(Textauszug):
Hätte es diese Catalina nicht gegeben, Orths hätte sie erfinden müssen, so gut passt die Gestalt in die Problemlandschaft, die seine bisherigen Werke kultivieren: Anpassungsdruck und Widerstand, Identität und Geschlecht, Aufstand der Körper gegen die Vollmacht der Zeichen. Alles Themen und Theorien, die seine Schulsatire „Das Lehrerzimmer“ ebenso speisen wie den Gender-Roman „Corpus“. Doch wenn Orths seine Lieblingsgegenstände bisher eher in der Art eines intellektuellen Erbauungsschriftstellers behandelt hat, sauber geschieden nach dem Problem und seiner erzählerischen Einkleidung, so widerfährt dem neuen Roman nun dasselbe wie seiner Protagonistin: Die Hülle verselbständigt sich, die Fabel nabelt sich ab von ihrer didaktischen Mission. Lustvoll stürzt sich der Autor in jeden Nebenarm, der den Lebensfluss dieser Catalina bewässert, tummelt sich unter der zungenlosen Besatzung einer Galeere des Schweigens, teilt das Bett und Doppelleben mit einem zwangsgetauften Juden im Spanien der Inquisition und springt, wenn’s sein muss, als todbringende Streptokokke in das Geäder der Ureinwohner, um einmal aus dieser bakteriellen Perspektive über die fatalen Folgen der europäischen Kolonisation Südamerikas zu berichten.

(Aufgabenstellung):
Prüfen Sie, ob die Aussagen 1. bis 3. mit dem Textauszug zur Romanfigur Catalina übereinstimmen, und belegen Sie jedes Ja oder Nein mit einem wörtlichen Zitat. 1. Die Gestalt der Catalina fügt sich gut in die Themen von Orths' bisherigen Werken. 2. Im neuen Roman bleiben Problem und erzählerische Einkleidung sauber voneinander getrennt. 3. Der Autor berichtet an einer Stelle aus der Sicht einer Streptokokke über die Folgen der Kolonisation Südamerikas. Die Daten werden für die Bearbeitung nicht benötigt.

(Quellenmaterial):
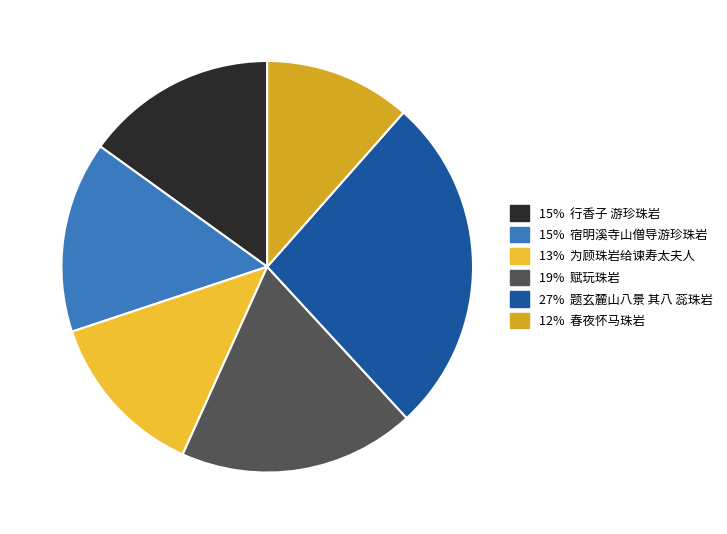

Is there a majority slice in this chart?

No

(Lösung):
1. Ja: „so gut passt die Gestalt in die Problemlandschaft, die seine bisherigen Werke kultivieren“
2. Nein: „Die Hülle verselbständigt sich, die Fabel nabelt sich ab von ihrer didaktischen Mission.“
3. Ja: „um einmal aus dieser bakteriellen Perspektive über die fatalen Folgen der europäischen Kolonisation Südamerikas zu berichten“